* **Work request**
Scan the records for "Planned" and copy each line that contains it.

○ ○ ○ ○

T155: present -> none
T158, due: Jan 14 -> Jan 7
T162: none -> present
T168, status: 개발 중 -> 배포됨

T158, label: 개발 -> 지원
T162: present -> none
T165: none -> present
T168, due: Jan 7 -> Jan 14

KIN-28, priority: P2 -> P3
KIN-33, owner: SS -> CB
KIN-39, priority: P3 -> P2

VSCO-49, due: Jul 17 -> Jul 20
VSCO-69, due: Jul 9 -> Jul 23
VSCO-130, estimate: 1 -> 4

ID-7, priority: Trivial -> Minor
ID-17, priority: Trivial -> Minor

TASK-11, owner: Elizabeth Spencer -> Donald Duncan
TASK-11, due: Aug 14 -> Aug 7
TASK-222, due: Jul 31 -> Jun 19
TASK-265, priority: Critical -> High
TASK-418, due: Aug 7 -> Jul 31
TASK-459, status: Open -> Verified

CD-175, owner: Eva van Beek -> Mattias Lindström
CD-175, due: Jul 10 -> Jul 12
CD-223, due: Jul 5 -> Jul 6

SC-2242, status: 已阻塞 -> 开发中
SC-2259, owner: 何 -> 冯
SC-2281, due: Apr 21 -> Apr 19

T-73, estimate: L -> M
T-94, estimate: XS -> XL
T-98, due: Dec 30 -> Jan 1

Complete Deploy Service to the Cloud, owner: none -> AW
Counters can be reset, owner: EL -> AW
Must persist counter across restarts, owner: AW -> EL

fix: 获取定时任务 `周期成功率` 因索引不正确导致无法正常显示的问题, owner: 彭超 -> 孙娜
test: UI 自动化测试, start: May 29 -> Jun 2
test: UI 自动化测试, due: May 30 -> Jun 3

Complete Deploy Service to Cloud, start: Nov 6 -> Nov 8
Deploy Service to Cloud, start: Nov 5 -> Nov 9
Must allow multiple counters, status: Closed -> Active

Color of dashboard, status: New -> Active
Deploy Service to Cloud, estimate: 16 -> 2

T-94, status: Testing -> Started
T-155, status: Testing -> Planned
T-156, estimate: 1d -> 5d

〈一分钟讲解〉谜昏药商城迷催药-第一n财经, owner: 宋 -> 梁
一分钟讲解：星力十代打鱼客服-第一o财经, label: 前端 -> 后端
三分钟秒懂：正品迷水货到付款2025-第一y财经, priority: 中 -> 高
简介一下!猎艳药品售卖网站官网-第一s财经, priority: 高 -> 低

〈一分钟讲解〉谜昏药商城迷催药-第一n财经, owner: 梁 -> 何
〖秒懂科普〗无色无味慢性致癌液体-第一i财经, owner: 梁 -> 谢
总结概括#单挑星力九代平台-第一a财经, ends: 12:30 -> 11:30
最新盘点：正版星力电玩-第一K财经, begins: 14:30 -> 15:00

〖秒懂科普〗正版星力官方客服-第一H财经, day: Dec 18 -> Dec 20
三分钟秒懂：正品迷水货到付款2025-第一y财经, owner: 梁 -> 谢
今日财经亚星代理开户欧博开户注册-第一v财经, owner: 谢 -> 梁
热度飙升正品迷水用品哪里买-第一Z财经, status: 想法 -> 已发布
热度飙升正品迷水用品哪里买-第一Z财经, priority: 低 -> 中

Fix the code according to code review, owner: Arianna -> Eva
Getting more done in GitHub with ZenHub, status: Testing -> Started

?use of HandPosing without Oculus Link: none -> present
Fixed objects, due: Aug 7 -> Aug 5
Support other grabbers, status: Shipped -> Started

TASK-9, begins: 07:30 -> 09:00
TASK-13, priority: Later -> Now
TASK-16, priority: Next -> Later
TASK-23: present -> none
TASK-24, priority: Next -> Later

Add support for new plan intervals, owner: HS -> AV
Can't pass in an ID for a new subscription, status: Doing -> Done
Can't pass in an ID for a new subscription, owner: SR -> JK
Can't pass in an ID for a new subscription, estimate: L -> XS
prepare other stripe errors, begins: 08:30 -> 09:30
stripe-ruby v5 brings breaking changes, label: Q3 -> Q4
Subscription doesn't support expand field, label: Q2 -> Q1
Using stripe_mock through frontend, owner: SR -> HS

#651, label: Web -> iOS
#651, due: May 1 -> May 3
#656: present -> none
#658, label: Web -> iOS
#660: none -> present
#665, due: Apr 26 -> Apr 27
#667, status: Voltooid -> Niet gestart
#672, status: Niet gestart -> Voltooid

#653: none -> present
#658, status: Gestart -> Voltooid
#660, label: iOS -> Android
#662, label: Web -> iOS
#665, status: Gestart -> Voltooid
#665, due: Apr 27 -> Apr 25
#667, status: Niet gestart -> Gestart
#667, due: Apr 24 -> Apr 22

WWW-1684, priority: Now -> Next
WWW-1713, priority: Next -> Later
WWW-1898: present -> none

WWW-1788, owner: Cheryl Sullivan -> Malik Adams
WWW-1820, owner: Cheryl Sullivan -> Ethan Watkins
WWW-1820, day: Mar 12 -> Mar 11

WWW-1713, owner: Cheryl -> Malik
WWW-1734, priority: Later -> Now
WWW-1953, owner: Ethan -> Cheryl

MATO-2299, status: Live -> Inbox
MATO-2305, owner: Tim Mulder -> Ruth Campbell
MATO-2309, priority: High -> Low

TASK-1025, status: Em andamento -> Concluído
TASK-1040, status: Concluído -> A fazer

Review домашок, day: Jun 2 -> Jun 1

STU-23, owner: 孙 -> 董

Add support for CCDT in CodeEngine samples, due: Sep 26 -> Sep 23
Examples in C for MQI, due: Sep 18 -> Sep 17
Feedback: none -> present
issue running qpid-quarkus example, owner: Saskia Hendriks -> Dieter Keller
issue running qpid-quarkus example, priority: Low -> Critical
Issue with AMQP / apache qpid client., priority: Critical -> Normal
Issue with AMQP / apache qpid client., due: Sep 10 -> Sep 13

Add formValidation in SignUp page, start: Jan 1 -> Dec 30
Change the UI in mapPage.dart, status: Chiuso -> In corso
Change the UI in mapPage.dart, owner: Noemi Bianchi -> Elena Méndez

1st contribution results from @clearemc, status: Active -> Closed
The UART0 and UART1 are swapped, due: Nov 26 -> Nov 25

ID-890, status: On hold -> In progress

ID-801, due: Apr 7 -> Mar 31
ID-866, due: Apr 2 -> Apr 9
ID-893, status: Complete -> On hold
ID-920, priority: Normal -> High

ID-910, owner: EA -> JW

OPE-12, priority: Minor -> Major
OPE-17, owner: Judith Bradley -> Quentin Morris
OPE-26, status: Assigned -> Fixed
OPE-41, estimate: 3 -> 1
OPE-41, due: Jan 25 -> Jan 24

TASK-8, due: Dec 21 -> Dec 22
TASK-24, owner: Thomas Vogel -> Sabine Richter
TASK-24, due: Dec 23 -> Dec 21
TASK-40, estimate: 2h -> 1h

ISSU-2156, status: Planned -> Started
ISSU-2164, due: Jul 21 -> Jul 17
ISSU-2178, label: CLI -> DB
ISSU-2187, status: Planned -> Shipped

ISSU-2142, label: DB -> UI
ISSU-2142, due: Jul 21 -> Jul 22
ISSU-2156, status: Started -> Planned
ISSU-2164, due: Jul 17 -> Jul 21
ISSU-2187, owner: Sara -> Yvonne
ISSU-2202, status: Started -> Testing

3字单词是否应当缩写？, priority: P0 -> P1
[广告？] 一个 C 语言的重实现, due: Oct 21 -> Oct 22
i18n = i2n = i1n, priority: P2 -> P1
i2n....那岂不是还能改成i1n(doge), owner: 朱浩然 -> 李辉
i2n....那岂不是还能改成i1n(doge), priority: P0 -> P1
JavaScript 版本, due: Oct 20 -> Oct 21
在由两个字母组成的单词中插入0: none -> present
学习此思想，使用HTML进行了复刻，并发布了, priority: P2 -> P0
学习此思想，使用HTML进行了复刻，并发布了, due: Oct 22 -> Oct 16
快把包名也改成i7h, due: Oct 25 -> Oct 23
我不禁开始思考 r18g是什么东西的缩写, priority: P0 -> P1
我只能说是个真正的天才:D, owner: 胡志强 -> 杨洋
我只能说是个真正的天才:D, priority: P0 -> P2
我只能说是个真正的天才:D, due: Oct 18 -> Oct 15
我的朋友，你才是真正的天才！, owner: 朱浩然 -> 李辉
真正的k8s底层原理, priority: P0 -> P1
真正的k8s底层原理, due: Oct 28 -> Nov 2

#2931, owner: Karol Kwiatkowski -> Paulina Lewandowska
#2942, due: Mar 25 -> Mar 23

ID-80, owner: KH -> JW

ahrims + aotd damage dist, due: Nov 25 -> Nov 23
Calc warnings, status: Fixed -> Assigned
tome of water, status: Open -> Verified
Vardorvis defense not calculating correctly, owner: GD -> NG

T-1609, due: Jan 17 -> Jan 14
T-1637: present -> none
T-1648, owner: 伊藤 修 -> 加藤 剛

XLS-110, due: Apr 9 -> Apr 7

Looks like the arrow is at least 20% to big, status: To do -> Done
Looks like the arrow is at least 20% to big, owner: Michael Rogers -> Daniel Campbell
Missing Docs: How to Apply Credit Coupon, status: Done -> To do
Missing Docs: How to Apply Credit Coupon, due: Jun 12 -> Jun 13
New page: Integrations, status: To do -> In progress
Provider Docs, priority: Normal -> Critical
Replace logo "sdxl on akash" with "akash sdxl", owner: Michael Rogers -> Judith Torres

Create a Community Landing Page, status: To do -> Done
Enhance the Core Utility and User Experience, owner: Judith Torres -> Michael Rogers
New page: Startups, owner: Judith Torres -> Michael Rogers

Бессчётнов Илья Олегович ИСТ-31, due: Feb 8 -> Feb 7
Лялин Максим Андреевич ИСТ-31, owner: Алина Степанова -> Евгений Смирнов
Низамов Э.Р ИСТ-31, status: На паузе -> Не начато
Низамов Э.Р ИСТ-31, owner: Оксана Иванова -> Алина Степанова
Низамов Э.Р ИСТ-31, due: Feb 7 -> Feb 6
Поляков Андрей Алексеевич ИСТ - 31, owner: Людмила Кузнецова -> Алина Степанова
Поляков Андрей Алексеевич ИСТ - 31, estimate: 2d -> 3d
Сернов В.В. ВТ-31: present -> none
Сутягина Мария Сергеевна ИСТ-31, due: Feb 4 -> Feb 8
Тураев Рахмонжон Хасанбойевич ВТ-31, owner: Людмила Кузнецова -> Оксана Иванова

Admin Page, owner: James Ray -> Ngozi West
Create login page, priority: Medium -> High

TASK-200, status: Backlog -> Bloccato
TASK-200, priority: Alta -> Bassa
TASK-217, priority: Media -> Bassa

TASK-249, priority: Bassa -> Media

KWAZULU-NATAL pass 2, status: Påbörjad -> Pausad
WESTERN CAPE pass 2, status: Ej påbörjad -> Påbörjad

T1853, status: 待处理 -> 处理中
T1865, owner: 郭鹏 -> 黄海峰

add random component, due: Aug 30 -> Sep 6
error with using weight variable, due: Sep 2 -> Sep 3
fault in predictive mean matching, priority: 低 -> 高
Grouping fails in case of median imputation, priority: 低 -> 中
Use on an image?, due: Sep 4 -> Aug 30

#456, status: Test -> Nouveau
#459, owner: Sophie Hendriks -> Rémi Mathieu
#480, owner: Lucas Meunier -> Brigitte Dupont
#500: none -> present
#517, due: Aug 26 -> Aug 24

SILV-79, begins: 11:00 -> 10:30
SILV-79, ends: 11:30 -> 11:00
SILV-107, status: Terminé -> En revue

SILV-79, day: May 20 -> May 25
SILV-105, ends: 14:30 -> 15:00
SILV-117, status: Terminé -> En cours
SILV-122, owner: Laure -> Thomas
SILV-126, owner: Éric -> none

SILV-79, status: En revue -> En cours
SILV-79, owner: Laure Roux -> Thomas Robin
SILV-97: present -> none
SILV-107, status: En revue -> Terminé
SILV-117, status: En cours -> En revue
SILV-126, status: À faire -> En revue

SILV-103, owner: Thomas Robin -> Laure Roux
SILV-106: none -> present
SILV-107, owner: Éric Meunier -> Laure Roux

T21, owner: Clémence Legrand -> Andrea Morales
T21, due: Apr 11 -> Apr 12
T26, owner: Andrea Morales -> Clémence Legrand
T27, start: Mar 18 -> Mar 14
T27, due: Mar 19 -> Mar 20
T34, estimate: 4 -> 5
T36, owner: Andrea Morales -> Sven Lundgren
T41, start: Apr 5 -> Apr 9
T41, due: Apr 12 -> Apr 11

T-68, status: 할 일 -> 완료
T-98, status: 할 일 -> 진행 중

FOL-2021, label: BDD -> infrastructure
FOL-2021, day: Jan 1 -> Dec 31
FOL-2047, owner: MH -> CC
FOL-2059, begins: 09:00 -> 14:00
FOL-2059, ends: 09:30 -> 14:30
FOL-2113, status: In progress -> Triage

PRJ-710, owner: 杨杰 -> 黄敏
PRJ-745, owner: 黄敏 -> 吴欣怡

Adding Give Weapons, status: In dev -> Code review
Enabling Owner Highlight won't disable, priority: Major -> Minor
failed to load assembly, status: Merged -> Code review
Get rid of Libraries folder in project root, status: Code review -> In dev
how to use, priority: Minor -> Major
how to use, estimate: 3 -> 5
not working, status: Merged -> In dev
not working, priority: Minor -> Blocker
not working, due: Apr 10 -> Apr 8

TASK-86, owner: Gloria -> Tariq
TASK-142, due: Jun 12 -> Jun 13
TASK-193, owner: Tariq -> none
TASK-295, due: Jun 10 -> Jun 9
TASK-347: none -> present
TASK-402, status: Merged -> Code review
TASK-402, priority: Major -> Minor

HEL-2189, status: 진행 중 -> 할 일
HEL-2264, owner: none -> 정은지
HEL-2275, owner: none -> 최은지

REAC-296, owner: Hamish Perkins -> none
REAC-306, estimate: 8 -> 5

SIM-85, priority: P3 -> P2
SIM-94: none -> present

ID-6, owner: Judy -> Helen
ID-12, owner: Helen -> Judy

○ ○ ○ ○

* **Response area**
T-155, status: Testing -> Planned
ISSU-2156, status: Planned -> Started
ISSU-2187, status: Planned -> Shipped
ISSU-2156, status: Started -> Planned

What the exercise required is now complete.